* Work to complete: Return every line of the data below word for word, including the punctuation.

[Dataset excerpts]

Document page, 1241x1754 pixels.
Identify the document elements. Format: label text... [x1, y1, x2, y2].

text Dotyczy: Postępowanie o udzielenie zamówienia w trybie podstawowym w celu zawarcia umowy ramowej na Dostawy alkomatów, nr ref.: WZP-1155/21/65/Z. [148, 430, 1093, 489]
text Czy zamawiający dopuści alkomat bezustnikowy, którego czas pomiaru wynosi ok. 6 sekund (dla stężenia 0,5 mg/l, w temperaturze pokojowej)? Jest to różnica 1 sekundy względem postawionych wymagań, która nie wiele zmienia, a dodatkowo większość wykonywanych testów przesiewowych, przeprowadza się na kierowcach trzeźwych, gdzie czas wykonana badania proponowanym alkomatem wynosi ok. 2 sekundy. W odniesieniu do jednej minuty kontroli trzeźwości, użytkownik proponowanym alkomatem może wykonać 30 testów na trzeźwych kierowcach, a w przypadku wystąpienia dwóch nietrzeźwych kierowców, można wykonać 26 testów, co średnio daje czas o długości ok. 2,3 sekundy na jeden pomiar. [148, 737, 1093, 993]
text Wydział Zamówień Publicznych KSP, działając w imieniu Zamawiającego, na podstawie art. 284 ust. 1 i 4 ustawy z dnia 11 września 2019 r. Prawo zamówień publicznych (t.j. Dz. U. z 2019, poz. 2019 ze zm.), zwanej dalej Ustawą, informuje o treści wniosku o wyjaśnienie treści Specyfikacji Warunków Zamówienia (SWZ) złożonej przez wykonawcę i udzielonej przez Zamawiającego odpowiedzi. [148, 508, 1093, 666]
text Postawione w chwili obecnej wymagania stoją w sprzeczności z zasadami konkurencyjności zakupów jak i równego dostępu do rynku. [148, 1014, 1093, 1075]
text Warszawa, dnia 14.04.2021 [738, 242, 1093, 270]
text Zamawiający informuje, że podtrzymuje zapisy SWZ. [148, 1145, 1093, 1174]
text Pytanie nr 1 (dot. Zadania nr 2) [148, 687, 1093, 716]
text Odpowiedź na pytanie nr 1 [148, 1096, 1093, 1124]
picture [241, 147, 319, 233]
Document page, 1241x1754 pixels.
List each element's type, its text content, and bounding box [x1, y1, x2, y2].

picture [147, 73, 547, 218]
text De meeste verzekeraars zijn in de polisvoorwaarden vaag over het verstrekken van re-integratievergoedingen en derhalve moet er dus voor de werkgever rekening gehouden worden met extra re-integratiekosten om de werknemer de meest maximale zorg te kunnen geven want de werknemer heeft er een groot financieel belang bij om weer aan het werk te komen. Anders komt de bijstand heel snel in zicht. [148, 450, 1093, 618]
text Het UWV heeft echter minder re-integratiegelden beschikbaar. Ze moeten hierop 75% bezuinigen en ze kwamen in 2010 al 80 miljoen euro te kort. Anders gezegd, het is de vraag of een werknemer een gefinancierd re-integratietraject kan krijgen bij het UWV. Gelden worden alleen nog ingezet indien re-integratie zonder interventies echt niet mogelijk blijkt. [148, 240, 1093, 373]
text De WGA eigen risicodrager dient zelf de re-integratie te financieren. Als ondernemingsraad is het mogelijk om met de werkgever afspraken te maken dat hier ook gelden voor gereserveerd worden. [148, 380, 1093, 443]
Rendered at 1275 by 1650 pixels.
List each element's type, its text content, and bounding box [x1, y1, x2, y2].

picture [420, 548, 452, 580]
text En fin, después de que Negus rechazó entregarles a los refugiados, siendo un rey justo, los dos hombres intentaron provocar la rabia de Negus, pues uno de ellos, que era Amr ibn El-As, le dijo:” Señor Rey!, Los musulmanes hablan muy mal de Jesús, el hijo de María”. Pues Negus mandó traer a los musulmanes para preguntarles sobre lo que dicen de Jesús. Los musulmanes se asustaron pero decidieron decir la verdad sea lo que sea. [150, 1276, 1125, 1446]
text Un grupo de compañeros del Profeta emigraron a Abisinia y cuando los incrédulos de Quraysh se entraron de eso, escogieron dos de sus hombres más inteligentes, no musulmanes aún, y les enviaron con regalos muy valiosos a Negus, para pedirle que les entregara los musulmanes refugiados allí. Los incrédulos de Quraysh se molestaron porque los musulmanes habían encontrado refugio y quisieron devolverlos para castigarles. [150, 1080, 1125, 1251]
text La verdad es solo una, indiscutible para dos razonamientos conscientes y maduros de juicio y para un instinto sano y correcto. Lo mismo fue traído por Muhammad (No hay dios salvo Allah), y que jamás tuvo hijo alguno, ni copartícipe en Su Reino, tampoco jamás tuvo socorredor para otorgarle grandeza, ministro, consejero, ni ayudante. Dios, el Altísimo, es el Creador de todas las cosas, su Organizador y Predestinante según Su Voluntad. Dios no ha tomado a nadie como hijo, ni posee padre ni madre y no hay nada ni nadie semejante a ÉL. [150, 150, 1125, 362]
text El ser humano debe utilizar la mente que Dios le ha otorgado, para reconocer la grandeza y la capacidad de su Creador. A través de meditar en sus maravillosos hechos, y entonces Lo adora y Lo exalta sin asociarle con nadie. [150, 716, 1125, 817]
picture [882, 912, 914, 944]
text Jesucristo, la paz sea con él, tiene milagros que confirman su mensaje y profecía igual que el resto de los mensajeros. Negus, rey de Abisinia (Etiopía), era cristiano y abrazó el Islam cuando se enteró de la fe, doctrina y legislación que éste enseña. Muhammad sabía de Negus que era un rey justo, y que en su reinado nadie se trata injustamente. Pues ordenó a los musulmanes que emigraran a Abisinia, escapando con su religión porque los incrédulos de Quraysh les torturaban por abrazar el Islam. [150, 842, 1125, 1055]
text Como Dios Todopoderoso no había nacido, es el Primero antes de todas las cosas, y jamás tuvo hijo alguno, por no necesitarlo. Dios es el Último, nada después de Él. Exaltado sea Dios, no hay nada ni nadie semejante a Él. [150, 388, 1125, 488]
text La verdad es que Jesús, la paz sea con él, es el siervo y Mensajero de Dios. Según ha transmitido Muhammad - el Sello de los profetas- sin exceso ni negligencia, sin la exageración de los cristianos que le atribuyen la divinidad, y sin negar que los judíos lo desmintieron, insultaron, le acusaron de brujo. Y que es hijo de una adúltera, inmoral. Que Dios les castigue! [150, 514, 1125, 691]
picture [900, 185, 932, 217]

* Expected answer:
Document page, 1241x1754 pixels.
Identify the document elements. Format: label text... [x1, y1, x2, y2].

text Dotyczy: Postępowanie o udzielenie zamówienia w trybie podstawowym w celu zawarcia umowy ramowej na Dostawy alkomatów, nr ref.: WZP-1155/21/65/Z. [148, 430, 1093, 489]
text Czy zamawiający dopuści alkomat bezustnikowy, którego czas pomiaru wynosi ok. 6 sekund (dla stężenia 0,5 mg/l, w temperaturze pokojowej)? Jest to różnica 1 sekundy względem postawionych wymagań, która nie wiele zmienia, a dodatkowo większość wykonywanych testów przesiewowych, przeprowadza się na kierowcach trzeźwych, gdzie czas wykonana badania proponowanym alkomatem wynosi ok. 2 sekundy. W odniesieniu do jednej minuty kontroli trzeźwości, użytkownik proponowanym alkomatem może wykonać 30 testów na trzeźwych kierowcach, a w przypadku wystąpienia dwóch nietrzeźwych kierowców, można wykonać 26 testów, co średnio daje czas o długości ok. 2,3 sekundy na jeden pomiar. [148, 737, 1093, 993]
text Wydział Zamówień Publicznych KSP, działając w imieniu Zamawiającego, na podstawie art. 284 ust. 1 i 4 ustawy z dnia 11 września 2019 r. Prawo zamówień publicznych (t.j. Dz. U. z 2019, poz. 2019 ze zm.), zwanej dalej Ustawą, informuje o treści wniosku o wyjaśnienie treści Specyfikacji Warunków Zamówienia (SWZ) złożonej przez wykonawcę i udzielonej przez Zamawiającego odpowiedzi. [148, 508, 1093, 666]
text Postawione w chwili obecnej wymagania stoją w sprzeczności z zasadami konkurencyjności zakupów jak i równego dostępu do rynku. [148, 1014, 1093, 1075]
text Warszawa, dnia 14.04.2021 [738, 242, 1093, 270]
text Zamawiający informuje, że podtrzymuje zapisy SWZ. [148, 1145, 1093, 1174]
text Pytanie nr 1 (dot. Zadania nr 2) [148, 687, 1093, 716]
text Odpowiedź na pytanie nr 1 [148, 1096, 1093, 1124]
picture [241, 147, 319, 233]
Document page, 1241x1754 pixels.
List each element's type, its text content, and bounding box [x1, y1, x2, y2].

picture [147, 73, 547, 218]
text De meeste verzekeraars zijn in de polisvoorwaarden vaag over het verstrekken van re-integratievergoedingen en derhalve moet er dus voor de werkgever rekening gehouden worden met extra re-integratiekosten om de werknemer de meest maximale zorg te kunnen geven want de werknemer heeft er een groot financieel belang bij om weer aan het werk te komen. Anders komt de bijstand heel snel in zicht. [148, 450, 1093, 618]
text Het UWV heeft echter minder re-integratiegelden beschikbaar. Ze moeten hierop 75% bezuinigen en ze kwamen in 2010 al 80 miljoen euro te kort. Anders gezegd, het is de vraag of een werknemer een gefinancierd re-integratietraject kan krijgen bij het UWV. Gelden worden alleen nog ingezet indien re-integratie zonder interventies echt niet mogelijk blijkt. [148, 240, 1093, 373]
text De WGA eigen risicodrager dient zelf de re-integratie te financieren. Als ondernemingsraad is het mogelijk om met de werkgever afspraken te maken dat hier ook gelden voor gereserveerd worden. [148, 380, 1093, 443]
Rendered at 1275 by 1650 pixels.
List each element's type, its text content, and bounding box [x1, y1, x2, y2].

picture [420, 548, 452, 580]
text En fin, después de que Negus rechazó entregarles a los refugiados, siendo un rey justo, los dos hombres intentaron provocar la rabia de Negus, pues uno de ellos, que era Amr ibn El-As, le dijo:” Señor Rey!, Los musulmanes hablan muy mal de Jesús, el hijo de María”. Pues Negus mandó traer a los musulmanes para preguntarles sobre lo que dicen de Jesús. Los musulmanes se asustaron pero decidieron decir la verdad sea lo que sea. [150, 1276, 1125, 1446]
text Un grupo de compañeros del Profeta emigraron a Abisinia y cuando los incrédulos de Quraysh se entraron de eso, escogieron dos de sus hombres más inteligentes, no musulmanes aún, y les enviaron con regalos muy valiosos a Negus, para pedirle que les entregara los musulmanes refugiados allí. Los incrédulos de Quraysh se molestaron porque los musulmanes habían encontrado refugio y quisieron devolverlos para castigarles. [150, 1080, 1125, 1251]
text La verdad es solo una, indiscutible para dos razonamientos conscientes y maduros de juicio y para un instinto sano y correcto. Lo mismo fue traído por Muhammad (No hay dios salvo Allah), y que jamás tuvo hijo alguno, ni copartícipe en Su Reino, tampoco jamás tuvo socorredor para otorgarle grandeza, ministro, consejero, ni ayudante. Dios, el Altísimo, es el Creador de todas las cosas, su Organizador y Predestinante según Su Voluntad. Dios no ha tomado a nadie como hijo, ni posee padre ni madre y no hay nada ni nadie semejante a ÉL. [150, 150, 1125, 362]
text El ser humano debe utilizar la mente que Dios le ha otorgado, para reconocer la grandeza y la capacidad de su Creador. A través de meditar en sus maravillosos hechos, y entonces Lo adora y Lo exalta sin asociarle con nadie. [150, 716, 1125, 817]
picture [882, 912, 914, 944]
text Jesucristo, la paz sea con él, tiene milagros que confirman su mensaje y profecía igual que el resto de los mensajeros. Negus, rey de Abisinia (Etiopía), era cristiano y abrazó el Islam cuando se enteró de la fe, doctrina y legislación que éste enseña. Muhammad sabía de Negus que era un rey justo, y que en su reinado nadie se trata injustamente. Pues ordenó a los musulmanes que emigraran a Abisinia, escapando con su religión porque los incrédulos de Quraysh les torturaban por abrazar el Islam. [150, 842, 1125, 1055]
text Como Dios Todopoderoso no había nacido, es el Primero antes de todas las cosas, y jamás tuvo hijo alguno, por no necesitarlo. Dios es el Último, nada después de Él. Exaltado sea Dios, no hay nada ni nadie semejante a Él. [150, 388, 1125, 488]
text La verdad es que Jesús, la paz sea con él, es el siervo y Mensajero de Dios. Según ha transmitido Muhammad - el Sello de los profetas- sin exceso ni negligencia, sin la exageración de los cristianos que le atribuyen la divinidad, y sin negar que los judíos lo desmintieron, insultaron, le acusaron de brujo. Y que es hijo de una adúltera, inmoral. Que Dios les castigue! [150, 514, 1125, 691]
picture [900, 185, 932, 217]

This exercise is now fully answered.